As she further explains, “This novel imaging system will possess advantages from both light field technology and hyperspectral imaging, which will be the world-first compact multi-modal (light field, brain mapping and fluorescence imaging) imaging system designated for use in a surgical environment”. There is currently no real-time technology capable of measuring multiple aspects of tissue features simultaneously and so Dr Xie’s work is incredibly exciting. By increasing visibility and effectiveness of brain monitoring, her project could drastically improve the imaging of the brain and make tumour resection surgery far more successful in the future.

Considered as one of the world leaders in pain estimation for newborn babies, Dr Egede has dedicated her research career to understanding the signals and triggers of pain in infants. Newborn infants in Neonatal Intensive Care Units may go through many painful medical procedures in order to save/improve their lives. Since neonates are unable to communicate pain verbally, Dr Egede’s research focuses on the assessment of pain using alternative methods. Currently, clinical practitioners use various pain measurement scales, however, these are highly subjective and provide inconsistent measurements.

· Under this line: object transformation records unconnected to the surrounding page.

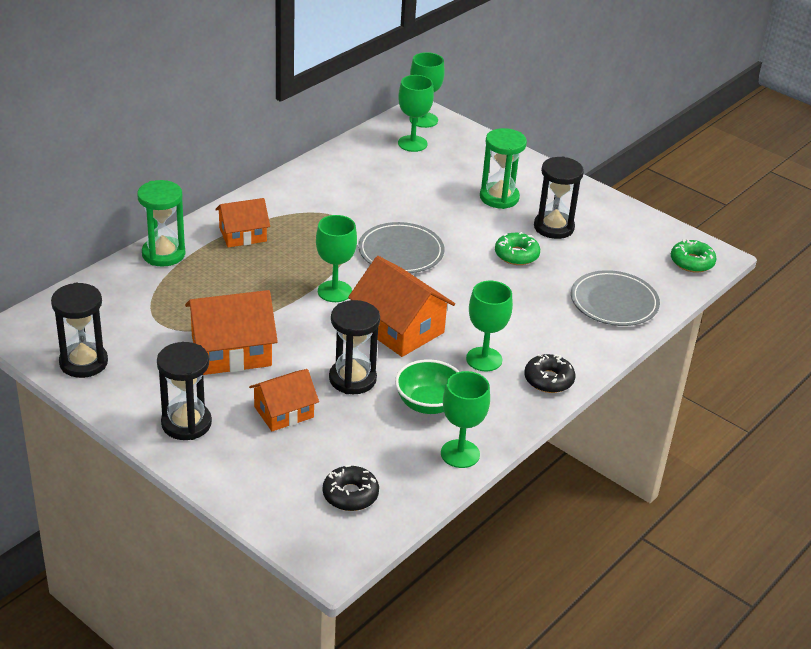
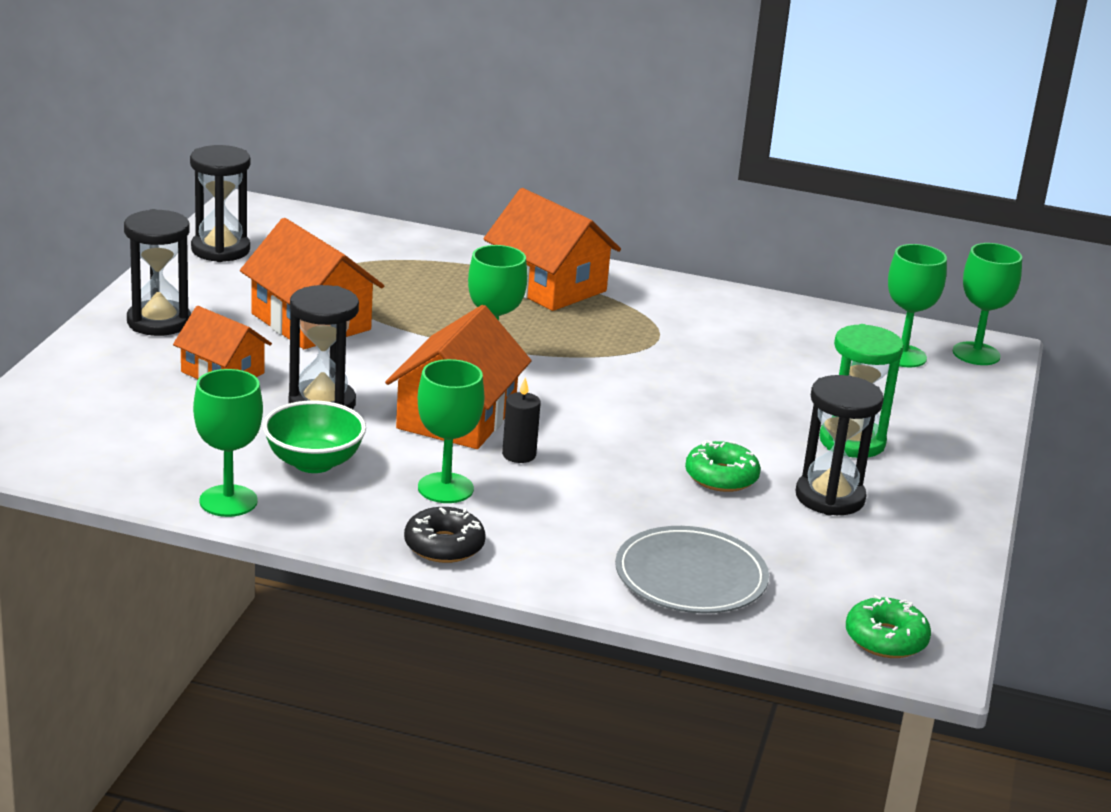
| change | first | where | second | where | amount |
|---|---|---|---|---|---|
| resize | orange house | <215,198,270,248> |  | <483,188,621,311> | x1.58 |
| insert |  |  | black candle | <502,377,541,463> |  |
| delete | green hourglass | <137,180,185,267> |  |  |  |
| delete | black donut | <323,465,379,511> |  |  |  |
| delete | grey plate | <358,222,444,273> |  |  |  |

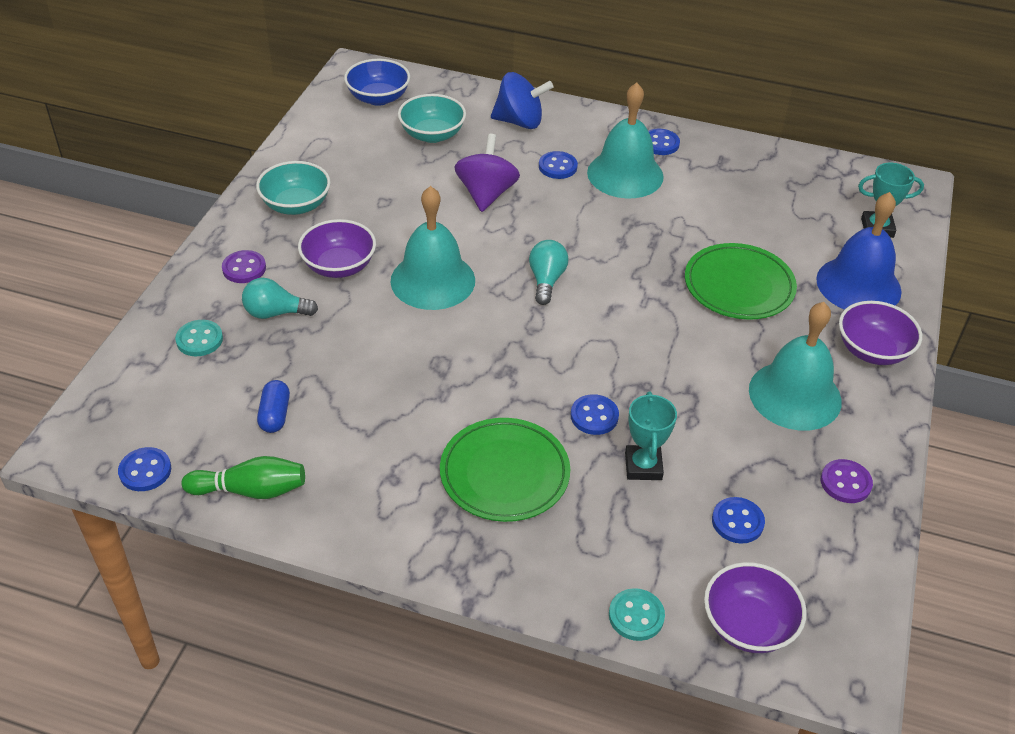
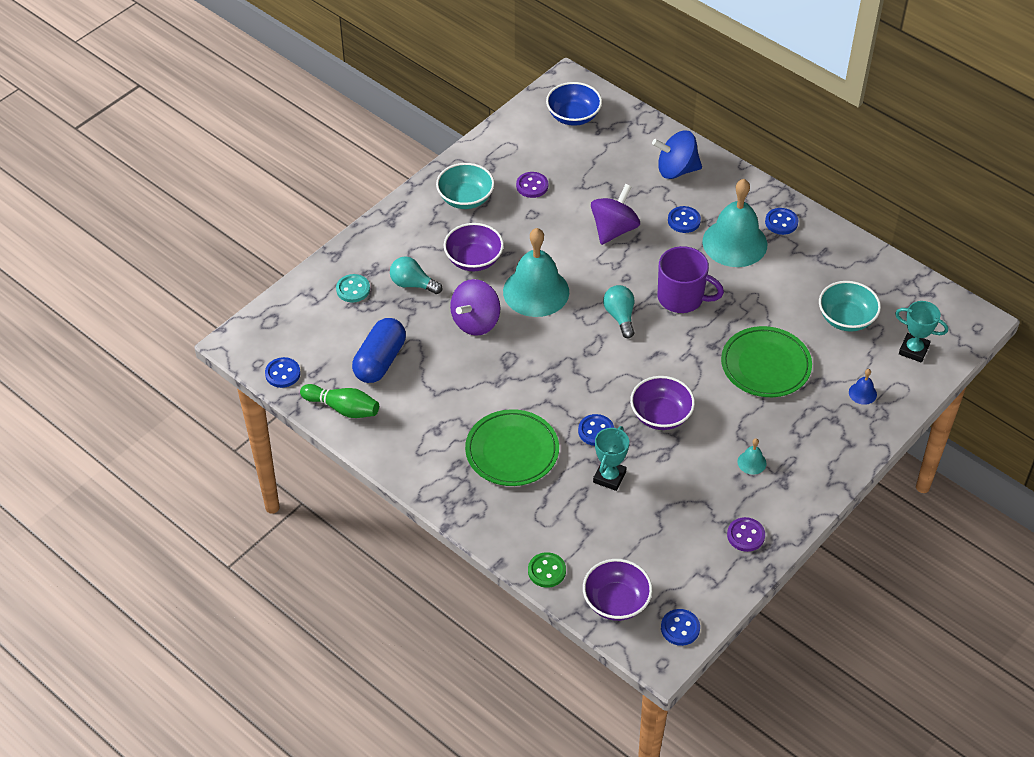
| change | first | where | second | where | amount |
|---|---|---|---|---|---|
| resize | blue capsule | <257,380,290,433> |  | <352,318,406,383> | x1.76 |
| insert |  |  | purple spinning top | <450,279,500,336> |  |
| move | purple button | <222,250,266,283> |  | <516,172,548,198> |  |
| recolor | turquoise button | <609,588,665,641> | green button | <528,552,566,588> |  |
| rotate | turquoise light bulb | <529,240,569,305> |  | <603,285,634,338> | 45 degrees counterclockwise |
| move | purple bowl | <839,301,922,365> |  | <630,376,695,430> |  |
| rotate | blue spinning top | <491,72,553,129> |  | <652,131,702,179> | 150 degrees clockwise |
| insert |  |  | purple mug | <658,246,724,313> |  |
| move | blue button | <712,497,765,544> |  | <661,609,700,646> |  |
| resize | turquoise bell | <749,302,842,431> |  | <738,438,767,475> | x0.40 |
| move | turquoise bowl | <398,94,466,143> |  | <819,281,881,332> |  |
| resize | blue bell | <816,192,902,310> |  | <849,369,877,405> | x0.40 |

This is a challenging area of study due to ethical limitations and complexities with data gathering. Dr Egede’s proposal centres around the idea of using machine-assisted pain estimation methods in order to accurately predict what infants are feeling. Her computational approach can provide accurate, real-time pain monitoring and give notifications when excessive pain levels are detected. The machine-assisted proposal measures pain via multiple ‘signals’ including behavioural and muscular cues. Dr Egede’s research is innovative, however, as it seeks to consider the brain’s activity as well. Neural measurements are particularly useful when areas of the body are inaccessible and babies are under sedation – both times when they are at a high risk of experiencing painful stimuli. This is vital work as clinical studies have repeatedly shown that unsuitable treatment of infant pain could have a severe impact on their neurological development later in life.

Dr Cuní Sanchez is working to understand which indigenous tree species thrive under the complex conditions of the mountainous ‘Albertine Rift’ region in Africa. Alongside her extensive knowledge of tropical forest ecology and indigenous multipurpose species, Dr Cuní Sanchez has strong links with local researchers due to previous work. Her motivation for this proposal is to use such expertise to help society, as she believes that ‘science should be beneficial to people’. Across four sites in Central Africa, she aims to gather data surrounding optimum indigenous tree species and cultivation techniques. With this, she then plans to train local communities on related agroforestry and cultivation techniques.

According to Dr Cuní Sanchez, planting indigenous multipurpose trees has many benefits for humans; they provide construction materials, firewood, fibres, livestock feed, food, medicine and income. Their use in agriculture (otherwise known as agroforestry) also helps to combat food insecurity – these trees improve site conditions in farms by drastically reducing soil erosion and increasing moisture retention. Indigenous trees are often better adapted to the local environment and are therefore cheaper and easier to maintain in the long term. Their use is limited however as cultivation can be difficult. With Dr Cuní Sanchez’s work, reforestation throughout vast swathes of Central Africa may be possible, which could save lives and combat climate change on a monumental scale.